12. Originally Posted by chisigma
In most complex analysis textbooks it is written that the function $\ln s$ is 'non regular' along the negative real axis... according to my [very modest...] opinion that is false!...

To demostrate that it is sufficient consider the well known Taylor series expansion...

$\displaystyle \ln (1+z)= -\sum_{n=1}^{\infty} \frac{(-1)^{n}}{n}\ z^{n}\ \ ,\ \ |z|<1$ (1)

Operating tha change of variables $z=s-1$ and taking into account that $\ln s= \ln s + 2\ k\ \pi\ i$ the (1) becomes...

$\displaystyle \ln s = 2\ k\ \pi\ i - \sum_{n=1}^{\infty} \frac{(-1)^{n}}{n}\ (s-1)^{n}\ , \ |s-1|<1$ (2)

Now if we set in (2) $-s$ instead of $s$ and consider that is $\ln (-s)= \ln s + \pi\ i$ we obtain...

$\displaystyle \ln s = (2\ k +1)\ \pi\ i - \sum_{n=1}^{\infty} \frac{(s+1)^{n}}{n}\ , \ |s+1|<1$ (3)

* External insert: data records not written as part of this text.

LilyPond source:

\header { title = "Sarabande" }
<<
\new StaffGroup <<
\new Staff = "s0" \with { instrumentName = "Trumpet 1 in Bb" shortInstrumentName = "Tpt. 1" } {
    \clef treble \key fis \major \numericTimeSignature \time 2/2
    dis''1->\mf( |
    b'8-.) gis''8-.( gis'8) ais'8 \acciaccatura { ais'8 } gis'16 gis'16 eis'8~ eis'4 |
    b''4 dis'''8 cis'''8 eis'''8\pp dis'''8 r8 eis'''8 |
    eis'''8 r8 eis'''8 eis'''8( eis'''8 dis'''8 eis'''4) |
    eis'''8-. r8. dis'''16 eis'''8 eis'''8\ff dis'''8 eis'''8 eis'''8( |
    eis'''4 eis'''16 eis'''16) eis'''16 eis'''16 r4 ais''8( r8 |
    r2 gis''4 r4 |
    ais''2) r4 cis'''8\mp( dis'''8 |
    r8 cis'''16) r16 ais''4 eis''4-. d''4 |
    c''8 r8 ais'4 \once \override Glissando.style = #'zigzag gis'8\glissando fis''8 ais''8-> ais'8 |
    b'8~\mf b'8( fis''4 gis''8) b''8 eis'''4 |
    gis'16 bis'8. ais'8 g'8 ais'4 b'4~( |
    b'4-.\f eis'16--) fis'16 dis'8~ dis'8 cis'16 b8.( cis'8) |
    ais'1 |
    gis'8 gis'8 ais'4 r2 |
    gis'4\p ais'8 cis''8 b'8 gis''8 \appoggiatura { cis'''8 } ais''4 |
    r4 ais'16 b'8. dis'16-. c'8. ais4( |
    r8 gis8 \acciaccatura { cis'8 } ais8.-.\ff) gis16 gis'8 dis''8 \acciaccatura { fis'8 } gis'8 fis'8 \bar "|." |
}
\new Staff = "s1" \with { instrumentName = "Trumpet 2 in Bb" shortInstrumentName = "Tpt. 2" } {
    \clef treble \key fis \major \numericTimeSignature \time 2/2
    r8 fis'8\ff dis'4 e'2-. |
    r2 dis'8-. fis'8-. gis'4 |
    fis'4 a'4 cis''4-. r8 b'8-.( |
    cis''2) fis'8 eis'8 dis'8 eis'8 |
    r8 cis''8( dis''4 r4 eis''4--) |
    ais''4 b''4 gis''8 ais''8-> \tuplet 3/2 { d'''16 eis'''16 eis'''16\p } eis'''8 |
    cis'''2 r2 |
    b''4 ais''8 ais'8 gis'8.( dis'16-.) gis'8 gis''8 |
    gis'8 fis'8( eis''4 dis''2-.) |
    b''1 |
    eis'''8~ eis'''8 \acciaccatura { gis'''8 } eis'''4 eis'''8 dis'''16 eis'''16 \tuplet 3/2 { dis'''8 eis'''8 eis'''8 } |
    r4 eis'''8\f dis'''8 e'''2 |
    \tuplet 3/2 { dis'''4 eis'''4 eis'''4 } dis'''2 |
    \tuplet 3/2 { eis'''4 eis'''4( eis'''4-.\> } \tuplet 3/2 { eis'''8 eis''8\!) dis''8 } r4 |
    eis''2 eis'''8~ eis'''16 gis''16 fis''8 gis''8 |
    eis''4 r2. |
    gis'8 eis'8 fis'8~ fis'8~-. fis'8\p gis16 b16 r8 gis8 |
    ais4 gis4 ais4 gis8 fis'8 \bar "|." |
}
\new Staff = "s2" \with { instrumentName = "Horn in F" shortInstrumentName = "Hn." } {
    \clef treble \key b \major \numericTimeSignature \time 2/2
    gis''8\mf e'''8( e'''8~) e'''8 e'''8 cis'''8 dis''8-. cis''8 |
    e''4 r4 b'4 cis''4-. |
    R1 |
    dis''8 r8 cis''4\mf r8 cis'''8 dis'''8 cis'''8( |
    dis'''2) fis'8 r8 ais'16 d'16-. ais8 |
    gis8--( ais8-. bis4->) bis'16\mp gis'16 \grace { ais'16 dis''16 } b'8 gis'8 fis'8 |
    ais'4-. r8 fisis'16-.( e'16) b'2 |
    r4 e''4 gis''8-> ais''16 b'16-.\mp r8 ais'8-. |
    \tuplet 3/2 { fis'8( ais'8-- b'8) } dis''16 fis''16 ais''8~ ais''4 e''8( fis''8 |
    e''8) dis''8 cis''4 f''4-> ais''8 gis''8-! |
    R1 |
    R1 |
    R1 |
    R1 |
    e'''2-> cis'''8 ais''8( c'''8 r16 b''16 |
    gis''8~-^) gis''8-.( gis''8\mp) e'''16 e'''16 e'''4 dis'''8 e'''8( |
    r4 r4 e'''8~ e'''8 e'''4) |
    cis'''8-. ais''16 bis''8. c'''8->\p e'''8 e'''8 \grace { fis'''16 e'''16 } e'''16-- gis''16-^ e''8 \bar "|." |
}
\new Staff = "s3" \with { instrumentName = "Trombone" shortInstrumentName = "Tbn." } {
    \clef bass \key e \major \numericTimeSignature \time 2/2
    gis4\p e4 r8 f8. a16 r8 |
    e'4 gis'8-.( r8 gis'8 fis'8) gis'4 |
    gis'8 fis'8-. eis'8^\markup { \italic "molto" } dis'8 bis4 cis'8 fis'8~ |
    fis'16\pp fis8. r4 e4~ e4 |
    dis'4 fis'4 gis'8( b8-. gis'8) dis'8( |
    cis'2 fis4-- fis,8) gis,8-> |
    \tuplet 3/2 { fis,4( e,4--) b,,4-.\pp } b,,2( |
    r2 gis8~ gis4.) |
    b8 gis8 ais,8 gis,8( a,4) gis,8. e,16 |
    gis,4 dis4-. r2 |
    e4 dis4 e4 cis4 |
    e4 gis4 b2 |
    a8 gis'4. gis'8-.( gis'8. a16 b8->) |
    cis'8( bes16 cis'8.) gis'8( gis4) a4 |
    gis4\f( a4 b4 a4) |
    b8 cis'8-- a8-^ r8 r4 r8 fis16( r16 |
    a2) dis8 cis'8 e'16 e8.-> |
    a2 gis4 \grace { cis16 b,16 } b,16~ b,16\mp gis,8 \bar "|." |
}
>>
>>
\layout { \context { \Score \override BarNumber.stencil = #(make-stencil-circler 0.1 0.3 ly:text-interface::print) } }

Observing (2) and (3) we derive that the first is the Taylor expansion of $\ln s$ in $s=1$ and the second the Taylor expansion of $\ln s$ in $s=-1$ so that we can conclude that the function $\ln s$ is analytic both in $s=1$ and $s=-1$...

Kind regards

$\chi$ $\sigma$
See what Jose wrote!

What is meant by "the logarithm is non-regular along the negative real axis" is that a given branch of the logarithm, if you have chosen the branch cut to run along the negative real axis, is not analytic there. Of course, you can put the branch cut anywhere.